A organização centralizadora da esquerda passou para os grupos de liberação homossexual, que sempre se engalfinharam em disputas pelo poder. Assim ocorreu com o grupo SOMOS-SP, tomado pela Convergência Socialista, através de um golpe em 1981. Isso jogou no lixo o esforço pela autonomia, pois boa parte das lideranças homossexuais passaram a se curvar às prioridades do recém-nascido PT, o único partido que apoiava a luta pelos direitos homossexuais.
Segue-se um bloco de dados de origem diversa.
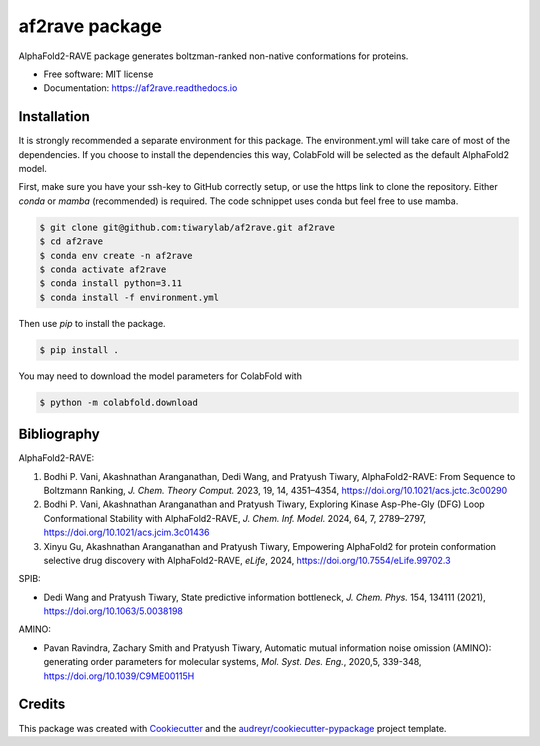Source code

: af2rave package
******************

.. image:: https://readthedocs.org/projects/af2rave/badge/?version=latest
    :target: https://af2rave.readthedocs.io/en/latest/?badge=latest
    :alt: Documentation Status

AlphaFold2-RAVE package generates boltzman-ranked non-native conformations for proteins.


* Free software: MIT license
* Documentation: https://af2rave.readthedocs.io


.. image:: scheme.png
    :target: https://af2rave.readthedocs.io/en/latest/
    :align: center

Installation
----------------

It is strongly recommended a separate environment for this package. 
The environment.yml will take care of most of the dependencies.
If you choose to install the dependencies this way, ColabFold will be selected as the default AlphaFold2 model.

First, make sure you have your ssh-key to GitHub correctly setup, or use the https link to clone the repository.
Either `conda` or `mamba` (recommended) is required. The code schnippet uses conda but feel free to use mamba.

.. code-block:: console

    $ git clone git@github.com:tiwarylab/af2rave.git af2rave
    $ cd af2rave
    $ conda env create -n af2rave 
    $ conda activate af2rave
    $ conda install python=3.11 
    $ conda install -f environment.yml

Then use `pip` to install the package.

.. code-block:: console

    $ pip install .

You may need to download the model parameters for ColabFold with

.. code-block:: console

    $ python -m colabfold.download

Bibliography
----------------

AlphaFold2-RAVE:

1. Bodhi P. Vani, Akashnathan Aranganathan, Dedi Wang, and Pratyush Tiwary, AlphaFold2-RAVE: From Sequence to Boltzmann Ranking, *J. Chem. Theory Comput.* 2023, 19, 14, 4351–4354, https://doi.org/10.1021/acs.jctc.3c00290
2. Bodhi P. Vani, Akashnathan Aranganathan and Pratyush Tiwary, Exploring Kinase Asp-Phe-Gly (DFG) Loop Conformational Stability with AlphaFold2-RAVE, *J. Chem. Inf. Model.* 2024, 64, 7, 2789–2797, https://doi.org/10.1021/acs.jcim.3c01436
3. Xinyu Gu, Akashnathan Aranganathan and Pratyush Tiwary, Empowering AlphaFold2 for protein conformation selective drug discovery with AlphaFold2-RAVE, *eLife*, 2024, https://doi.org/10.7554/eLife.99702.3

SPIB: 

* Dedi Wang and Pratyush Tiwary, State predictive information bottleneck, *J. Chem. Phys.* 154, 134111 (2021), https://doi.org/10.1063/5.0038198

AMINO: 

* Pavan Ravindra, Zachary Smith and Pratyush Tiwary, Automatic mutual information noise omission (AMINO): generating order parameters for molecular systems, *Mol. Syst. Des. Eng.*, 2020,5, 339-348, https://doi.org/10.1039/C9ME00115H



Credits
-------

This package was created with `Cookiecutter`_ and the `audreyr/cookiecutter-pypackage`_ project template.

.. _Cookiecutter: https://github.com/audreyr/cookiecutter
.. _`audreyr/cookiecutter-pypackage`: https://github.com/audreyr/cookiecutter-pypackage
O movimento guei de São Paulo, então o mais estruturado do país, debilitou-se até quase desaparecer, na década de 1980. Quando a epidemia da Aids irrompeu, por volta de 1983, tentei organizar uma frente contra a doença, e fui procurar os remanescentes do SOMOS, emblematicamente instalado nas dependências do diretório do PT, no Bixiga. A resposta que ouvi do seu líder me deixou assustado pelo sectarismo infantil: o grupo não ia gastar energia com "doença de bicha burguesa que tinha dinheiro para viajar a Nova York". Anos depois, infelizmente ele morreu dessa mesma "doença burguesa". Quanto ao SOMOS, transformado em apêndice da esquerda partidária, descaracterizou-se e sumiu do mapa. Daí por diante, a militância guei tornou-se refém das prioridades do PT.

O resultado é que até hoje o ativismo homossexual no Brasil tateia em busca de um discurso político próprio. Ao contrário, os projetos e as abordagens do movimento homossexual brasileiro continuam, no geral, tributários da esquerda heterossexual. Graças a essa cooptação, boa parte das lideranças gueis fala um jargão restrito à classe média politizada, o que dificulta sua interação com a comunidade homossexual e se traduz em reduzidíssima capacidade de mobilização. As exceções são as Paradas do Orgulho Gay, que infelizmente se reduzem a um dia por ano. Mas, enquanto nos Estados Unidos há inúmeros políticos abertamente homossexuais eleitos em todo o país, o Brasil não consegue emplacar representantes gueis nem para o legislativo. Abandonada a si mesma, a comunidade homossexual brasileira perpetua uma grave inconsciência política, e não consegue se juntar para lutar por seus direitos. Cria-se um círculo vicioso, no qual as lideranças não se comunicam com a coletividade que, por sua vez, não participa do processo, gerando lideranças fragilizadas por excesso de trabalho, vaidade e disputa de poder. Como conseqüência, a comunidade homossexual brasileira continua sujeita a líderes oportunistas, que se apropriam da voz da coletividade, para manipular e se auto-promover. Enquanto isso, a liberação guei parece ter conseguido apenas o direito de consumir - sexo, drogas e roupas da moda. Triste fim para algo que um dia pretendeu transformar a sociedade."